Nel contesto dei disturbi della nutrizione e dell’alimentazione (DCA), i canoni estetici occidentali rappresentano un insieme di standard di bellezza socialmente costruiti che esercitano una pressione significativa sugli individui, influenzando profondamente la percezione del proprio corpo. Questi ideali, che nelle società contemporanee privilegiano quasi esclusivamente l’estrema magrezza per le donne e un corpo muscoloso e definito per gli uomini, non sono solo preferenze estetiche, ma agiscono come potenti determinanti socioculturali per la salute mentale.

L’evoluzione storica e la pressione culturale

L’ideale di bellezza non è un concetto statico : esso muta drasticamente a seconda delle epoche e delle disponibilità economiche. Se in passato il corpo florido era simbolo di ricchezza e salute, dagli anni duemila le industrie della moda e dei mass media hanno promosso modelli sempre più esili. Questa evoluzione ha trasformato il corpo in un vero e proprio capitale simbolico : aderire ai canoni vigenti garantisce il cosiddetto pretty privilege, ovvero una serie di vantaggi sociali, lavorativi e relazionali che facilitano la vita di chi viene percepito come “attraente”.

La pressione a conformarsi a questi standard è diventata pervasiva a causa di diversi fattori :

  • Mass media e pubblicità : la costante esposizione a immagini di corpi “perfetti” e spesso digitalmente manipolati crea un termine di confronto irrealistico.
  • Lookism : la discriminazione basata sull’aspetto fisico che normalizza l’idea che il valore di una persona sia legato alla sua estetica.
  • Oggettivazione : la tendenza a considerare il corpo, specialmente quello femminile, come un oggetto da valutare secondo criteri esterni piuttosto che come un organismo funzionale.
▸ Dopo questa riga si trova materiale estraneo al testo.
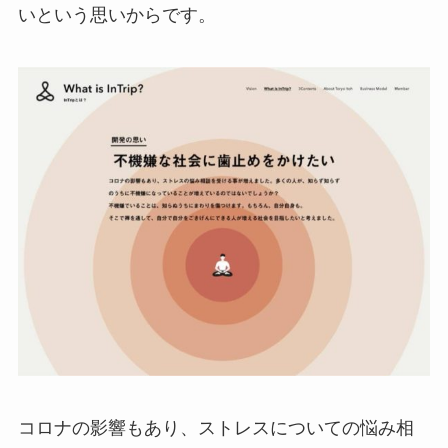
いという思いからです。
コロナの影響もあり、ストレスについての悩み相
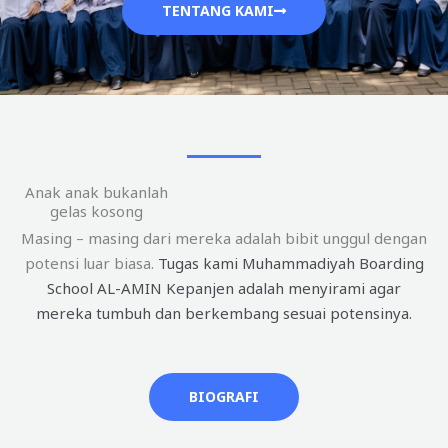
TENTANG KAMI
Anak anak bukanlah
gelas kosong
Masing – masing dari mereka adalah bibit unggul dengan
potensi luar biasa.
Tugas kami Muhammadiyah Boarding
School AL-AMIN Kepanjen adalah menyirami agar
mereka tumbuh dan berkembang sesuai potensinya.
BIOGRAFI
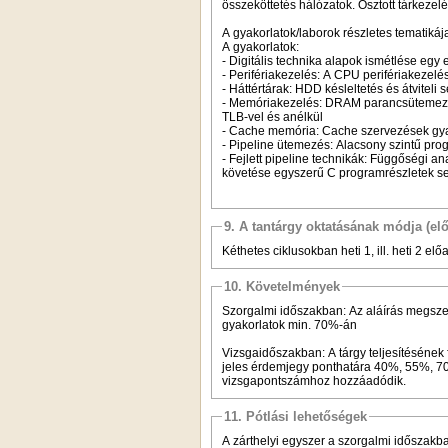
összeköttetés hálózatok. Osztott tárkeze
A gyakorlatok/laborok részletes tematikáj
A gyakorlatok:
- Digitális technika alapok ismétlése egy 
- Perifériakezelés: A CPU perifériakezelés
- Háttértárak: HDD késleltetés és átvite
- Memóriakezelés: DRAM parancsütemezés,
TLB-vel és anélkül
- Cache memória: Cache szervezések gya
- Pipeline ütemezés: Alacsony szintű pro
- Fejlett pipeline technikák: Függőségi 
követése egyszerű C programrészletek s
9. A tantárgy oktatásának módja (el
Kéthetes ciklusokban heti 1, ill. heti 2 el
10. Követelmények
Szorgalmi időszakban: Az aláírás megszerz
gyakorlatok min. 70%-án
Vizsgaidőszakban: A tárgy teljesítésének f
jeles érdemjegy ponthatára 40%, 55%, 70
vizsgapontszámhoz hozzáadódik.
11. Pótlási lehetőségek
A zárthelyi egyszer a szorgalmi időszakba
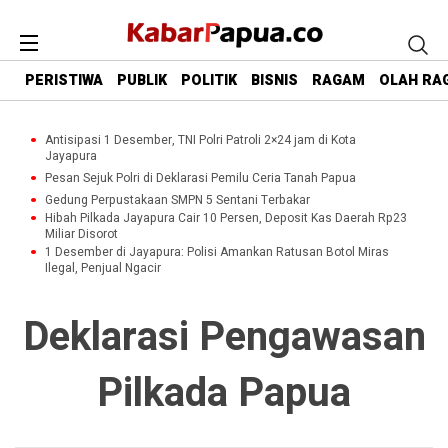
PERISTIWA
PUBLIK
POLITIK
BISNIS
RAGAM
OLAH RA
Antisipasi 1 Desember, TNI Polri Patroli 2×24 jam di Kota
Jayapura
Pesan Sejuk Polri di Deklarasi Pemilu Ceria Tanah Papua
Gedung Perpustakaan SMPN 5 Sentani Terbakar
Hibah Pilkada Jayapura Cair 10 Persen, Deposit Kas Daerah Rp23
Miliar Disorot
1 Desember di Jayapura: Polisi Amankan Ratusan Botol Miras
Ilegal, Penjual Ngacir
Deklarasi Pengawasan
Pilkada Papua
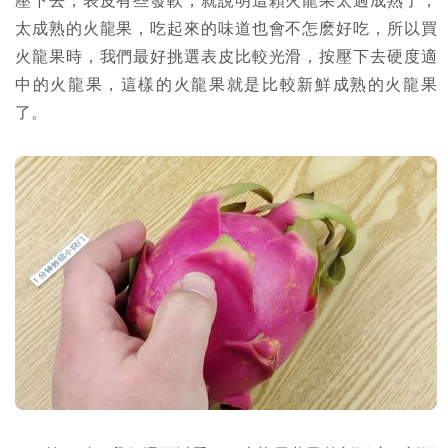
壓下去，表皮有些發軟，就說明這顆火龍果太過成熟了，
太成熟的火龍果，吃起來的味道也會不怎麽好吃，所以買
火龍果時，我們最好挑選表皮比較光滑，按壓下去硬度適
中的火龍果，這樣的火龍果就是比較新鮮成熟的火龍果
了。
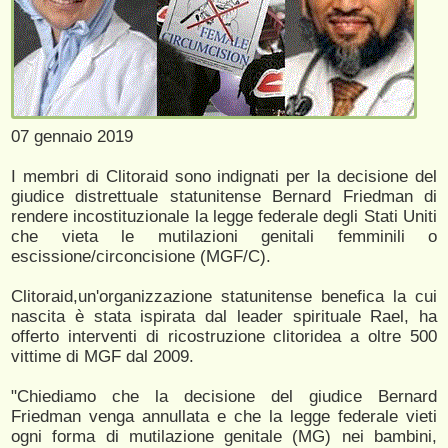
07 gennaio 2019
I membri di Clitoraid sono indignati per la decisione del
giudice distrettuale statunitense Bernard Friedman di
rendere incostituzionale la legge federale degli Stati Uniti
che vieta le mutilazioni genitali femminili o
escissione/circoncisione (MGF/C).
Clitoraid,un'organizzazione statunitense benefica la cui
nascita è stata ispirata dal leader spirituale Rael, ha
offerto interventi di ricostruzione clitoridea a oltre 500
vittime di MGF dal 2009.
"Chiediamo che la decisione del giudice Bernard
Friedman venga annullata e che la legge federale vieti
ogni forma di mutilazione genitale (MG) nei bambini,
Il ruolo dei social media e degli algoritmi

L’avvento dell’era digitale ha amplificato l’impatto dei canoni estetici occidentali. Piattaforme basate sull’immagine hanno introdotto strumenti come filtri e applicazioni di fotoritocco che confondono il confine tra realtà e finzione. Fenomeni come la Instagram face descrivono l’uniformazione dei tratti del volto verso un unico modello standardizzato, mentre gli algoritmi creano bolle di filtraggio che espongono gli utenti a contenuti ripetitivi su diete e fitness estremo.

Correlazione con i disturbi alimentari

L’interiorizzazione di questi ideali è uno dei principali fattori di rischio per lo sviluppo di patologie come l’anoressia nervosa, la bulimia e il disturbo da immagine corporea. Quando il divario tra il proprio corpo reale e l’ideale estetico diventa incolmabile, si genera una profonda insoddisfazione che può sfociare in comportamenti pericolosi :

  • Restrizione alimentare estrema : il tentativo di modificare il proprio peso per aderire a modelli di magrezza irraggiungibili.
  • Esercizio fisico compulsivo : l’uso dello sport non per il benessere, ma come strumento punitivo di controllo del corpo.
  • Body dysmorphia : una distorsione percettiva che porta a focalizzarsi ossessivamente su difetti fisici minimi o inesistenti.

Il trattamento clinico, come la CBT-E, lavora proprio sulla decostruzione di questi canoni, aiutando i pazienti a separare il proprio valore personale dal peso e dalla forma del corpo, promuovendo una cultura della body neutrality e dell’accettazione della diversità biologica.